The presentation of these three films together is a first for a Canadian audience. Tsui has also contributed “two lenticular light boxes,” creating what Wang refers to as “an old-fashioned animation effect” that responds to viewer’s gaze.

“When you move in front of the light box, there is a sequence change,” she explains. “You’ll see the figure move, change their gestures.”

Tsui’s Spectral Residue (2025), an on-site mural with “traces of acrylic paint and ink through mulberry paper” is also on display. Wang adds that matches were used to create “smoke stains,” leaving “a very haunting presence.”

Finding home in myths

Wang sees both artists invoking traditional genres as storytelling tools. These tools provide conceptual frameworks for interpreting personal experiences or contemporary events. She argues their critique of modernity is related to their engagement with the “dialectical nature of utopia and dystopia.”

“Whenever you speak of one, you are inevitably evoking the other, especially in our current state of the world,” she explains. “It’s interesting to have a space to imagine and escape to a parallel universe or reinterpret what is happening around us.”

Tsui’s critique happens through references to wuxia or martial arts fiction. The genre dates to roughly the same period as The Classic of Mountains and Seas.

The stories focus on “chivalric figures” helping those in need, offering frameworks for justice beyond government-sanctioned methods. Wang says Tsui offers the genre “as an insurgent possibility” for the Hong Kong diaspora.

“He transposes these martial arts worlds into vanished sites or displaced sites in Hong Kong, giving these marginalized spaces or subjects more narrative, depth and agency,” she explains.

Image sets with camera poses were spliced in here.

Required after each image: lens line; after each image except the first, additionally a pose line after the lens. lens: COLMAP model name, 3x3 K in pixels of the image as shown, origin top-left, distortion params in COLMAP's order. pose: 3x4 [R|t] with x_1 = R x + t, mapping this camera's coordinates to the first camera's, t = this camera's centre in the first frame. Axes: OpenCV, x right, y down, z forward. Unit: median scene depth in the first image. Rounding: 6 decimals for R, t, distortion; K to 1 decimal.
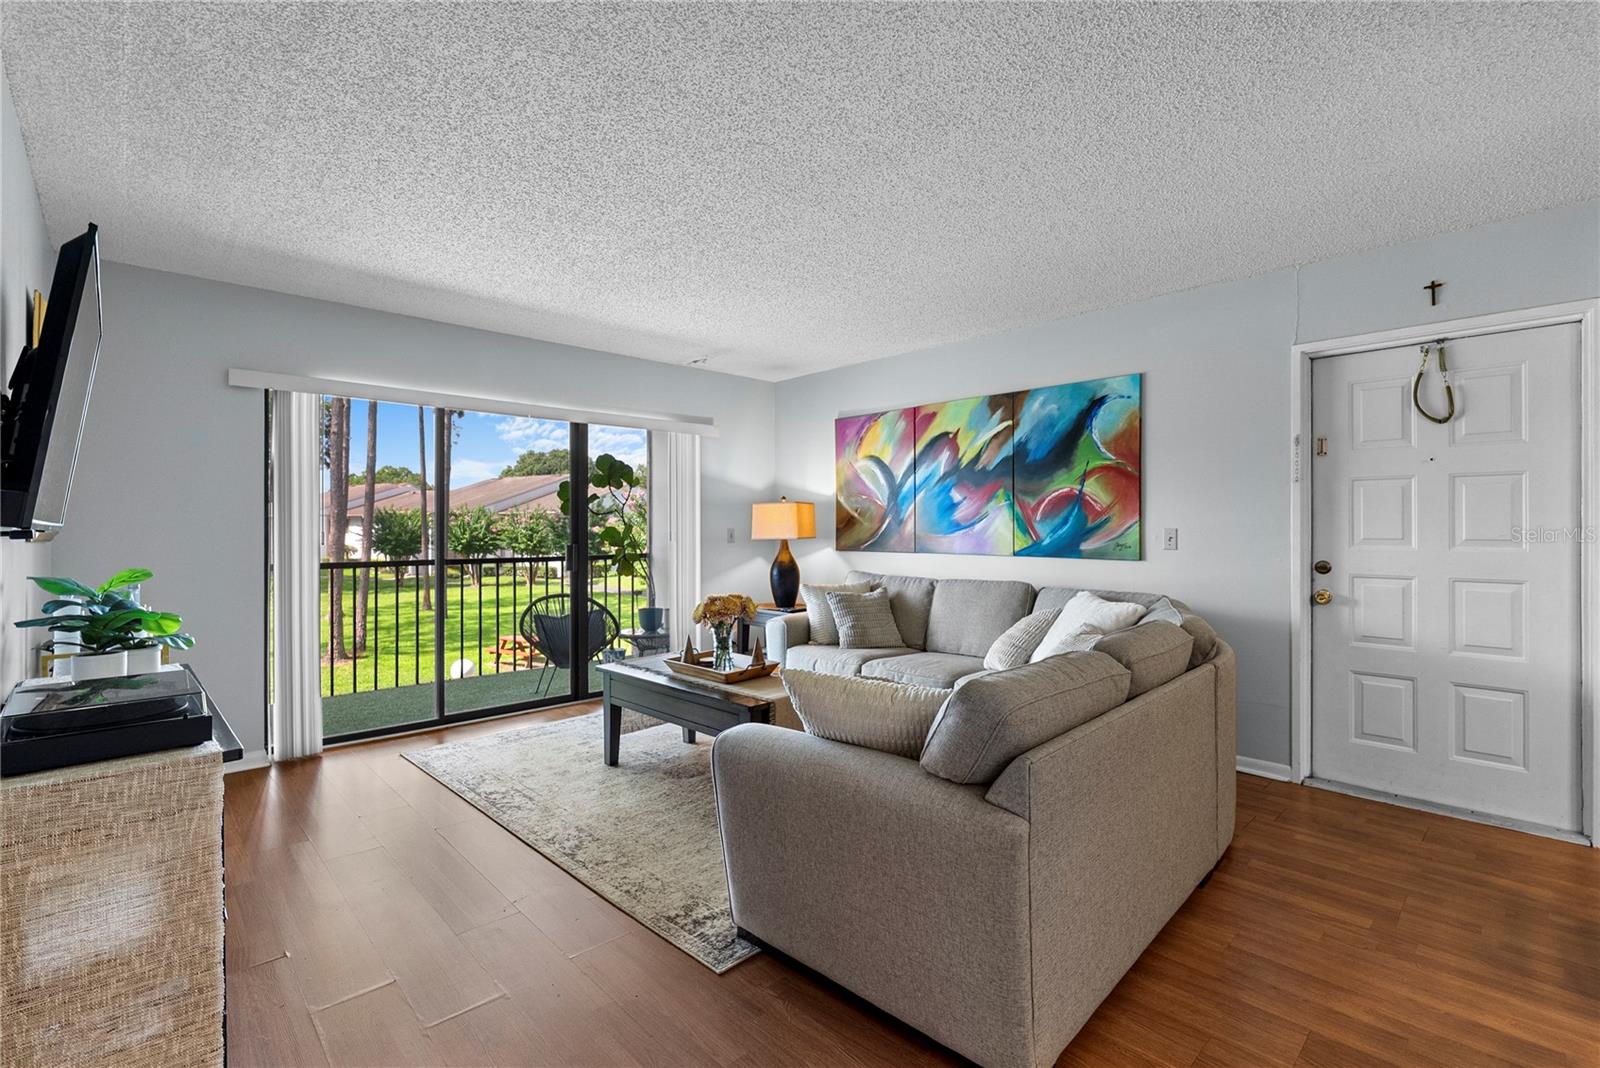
lens RADIAL K [[722.6, 0, 805.9], [0, 722.6, 523.4], [0, 0, 1]] dist [-0.001003, 0.000479]
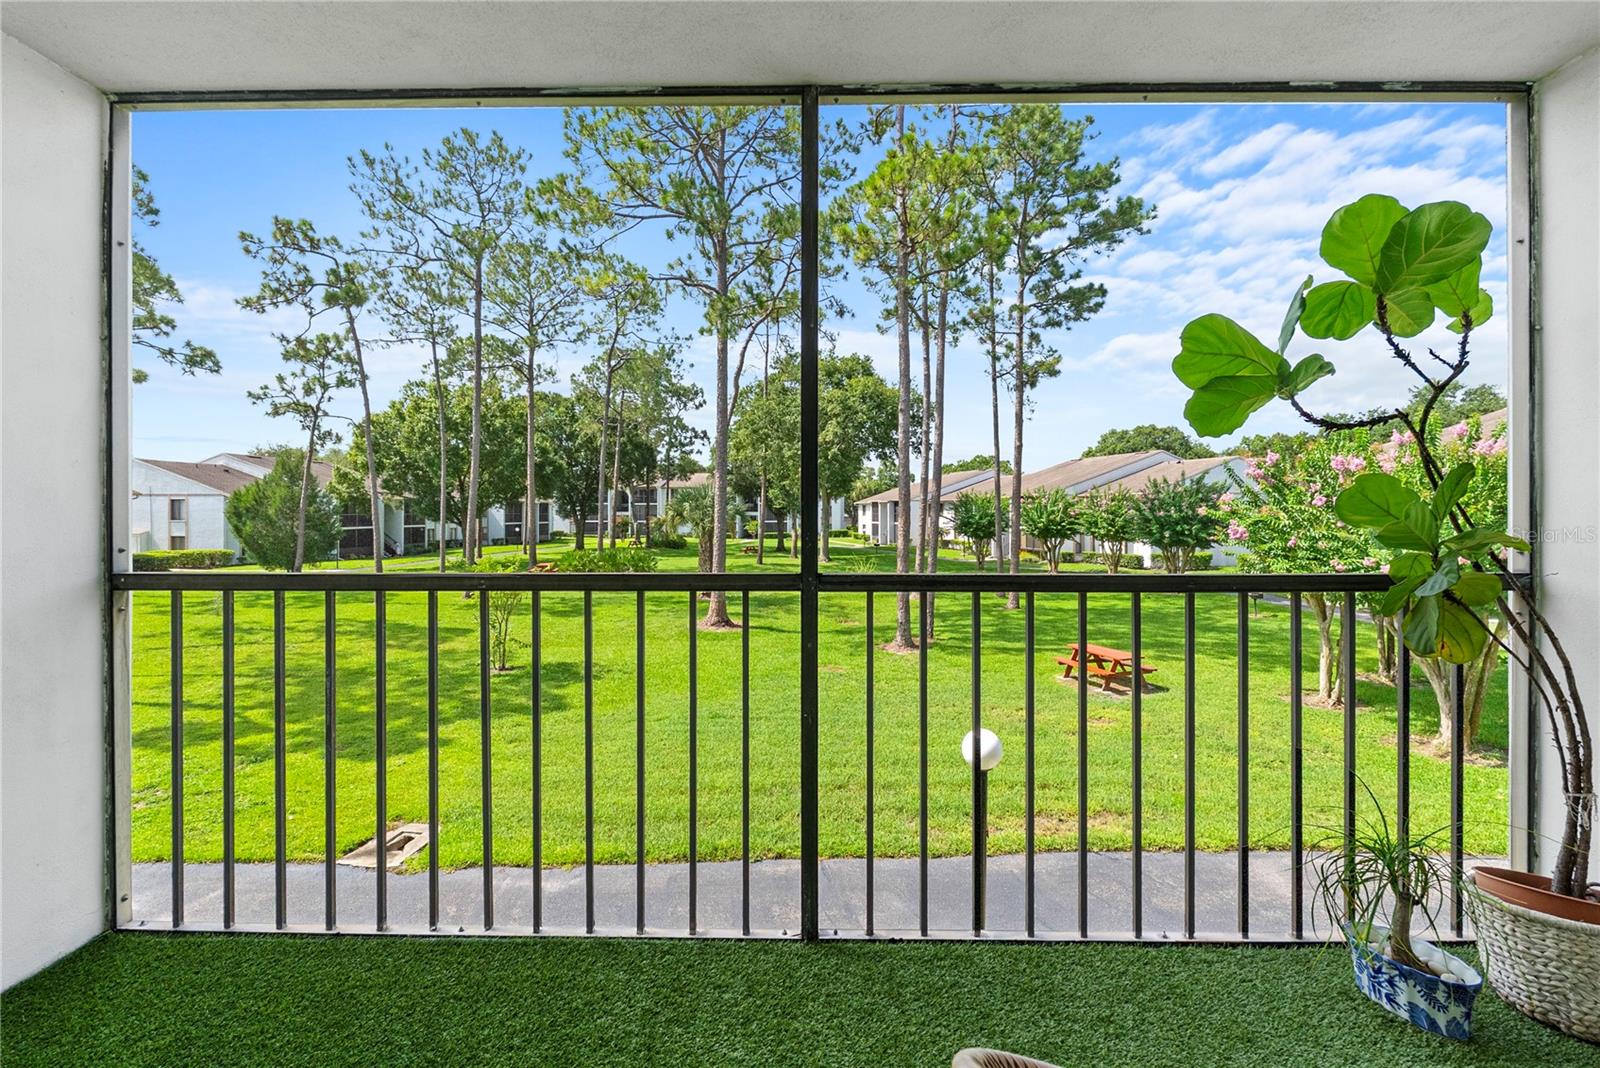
lens RADIAL K [[718.6, 0, 800.9], [0, 718.6, 509.3], [0, 0, 1]] dist [-0.003248, -0.000225]
pose [[0.714533, -0.002876, -0.699596, -0.369682], [0.003839, 0.999993, -0.000190, 0.027488], [0.699591, -0.002550, 0.714539, 1.018290]]
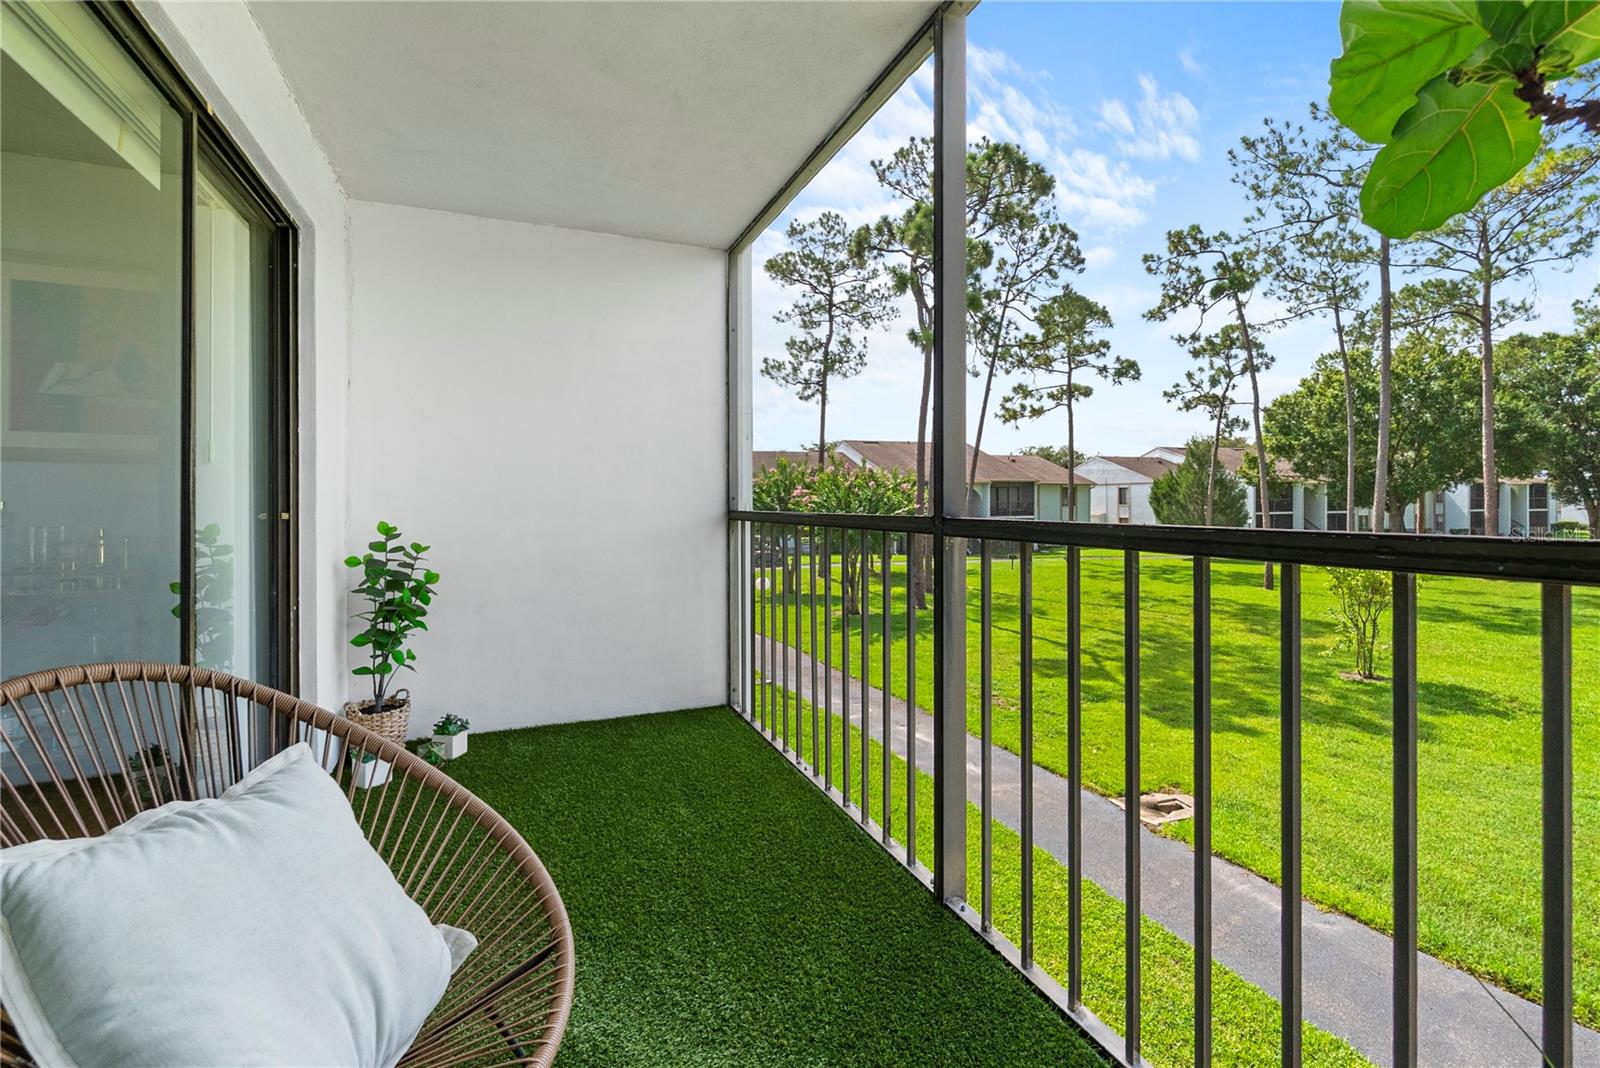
lens RADIAL K [[715.5, 0, 802.8], [0, 715.5, 492.1], [0, 0, 1]] dist [-0.001650, 0.000320]
pose [[-0.355270, -0.009454, -0.934716, -0.261491], [0.010746, 0.999841, -0.014197, 0.049394], [0.934702, -0.015088, -0.355112, 1.348570]]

Wang says another link between the artists is their desire to reclaim cultural heritage. The curator also felt a strong desire to engage with her heritage after leaving her hometown of Hangzhou. She adds that mythologies offer a way to let “our guards down.”

“You don’t have to know a lot of historical context just to read this short mythological or folklore story,” Wang concludes. “It leads you to nuanced and interesting entry points of a culture or an even broader historical consciousness.”